The EFF has posted a very interesting and sensible article on locational privacy. The solutions to the problems are not trivial, but they do exist, at some cost.
Locational privacy (also known as “location privacy”) is the ability of an individual to move in public space with the expectation that under normal circumstances their location will not be systematically and secretly recorded for later use.
The first example the article details is road tolls. Every system in use I know of uniquely identifies the car by a transponder, and thus tracks a location. If the car goes through multiple toll sites, the monitoring system can begin to put together a detailed history of your travels, as well as make inferences about where you might have or couldn’t have been. Or even issue you a ticket if you traveled between two sites faster than the speed limit would allow.
Of course, these systems are tracking the transponder and not you, but they also photograph the license plate(s) of the car. What if the camera up front just happens to be positioned so it also photographs the driver?
The article proposes an alternative that uses cryptography to anonymize the transponder. One catch is that the proposal requires you connect your transponder to your computer so it can communicate with the company’s systems to calculate what you owe. Obviously, it would be simpler if it could do this wirelessly, but that brings up other locational privacy issues.
The biggest problem I see goes back to the photographs. Some drivers will go through the toll site without a transponder, either because they never had one or because they thought they had it when they didn’t (perhaps they took it into their house to connect to the computer to anonymously pay their tolls and then forgot to put it back in the car). Also, in a case that has happened to me, the transponder was on the dashboard, but not detected. When that happens, the system falls back on photos of license plates and optical character recognition software.

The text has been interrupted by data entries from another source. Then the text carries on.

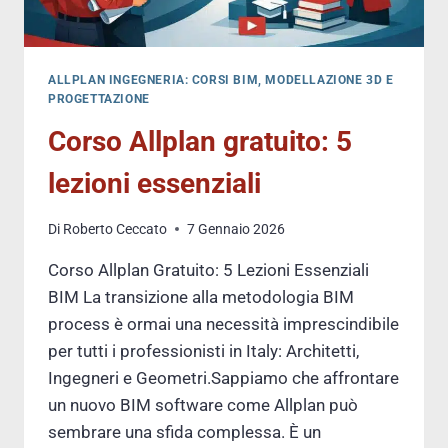
ALLPLAN INGEGNERIA: CORSI BIM, MODELLAZIONE 3D E
PROGETTAZIONE
Corso Allplan gratuito: 5
lezioni essenziali
Di
Roberto Ceccato
7 Gennaio 2026
Corso Allplan Gratuito: 5 Lezioni Essenziali
BIM La transizione alla metodologia BIM
process è ormai una necessità imprescindibile
per tutti i professionisti in Italy: Architetti,
Ingegneri e Geometri.Sappiamo che affrontare
un nuovo BIM software come Allplan può
sembrare una sfida complessa. È un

I don’t think the toll taking companies are going to give up those images easily. Perhaps they could be convinced to delete them if a valid transponder was detected. However, I think they will still want them, even in that scenario, for non-repudiation. Until they get paid, they are likely to retain the images. As long as the images exist, they are subject to abuse. The EFF article acknowledges and explores this issue.
The EFF article brings up several other important areas where your location info can be pervasively tracked and easily abused. A big challenge is that the proposed anonymizing solutions involve additional effort and cost for the provider. In many cases, this is a double whammy, since the provider must shoulder more implementation and maintenance cost and no longer has as much marketing data to sell. This can be offset if the service is valuable enough to consumers to pay more for. Unfortunately, though, I’ve read about a couple of studies that have shown that most consumers don’t value privacy very highly when it comes to paying for it. I think that often this is due to a lack of awareness of how their data can and is being used. Hopefully, the EFF’s very important work will change this.
The only electronic cash system that seems to have had much success is Hong Kong’s Octopus Card system, which is run by a private company. However, according to the Wikipedia article it seems to have succeeded by forced migration (to transit systems gave users only 3 months to switch over from old cards), misconception (residents thought older coins were becoming more valuable than face value, so they stockpiled them) and forced inconvenience (buses began requiring exact change). The popular On-Loan cards are anonymous. A Personalized card has additional uses beyond electronic cash. Although some coercion was involved, the fact that convenient, anonymous solutions succeeded at a large scale is very promising.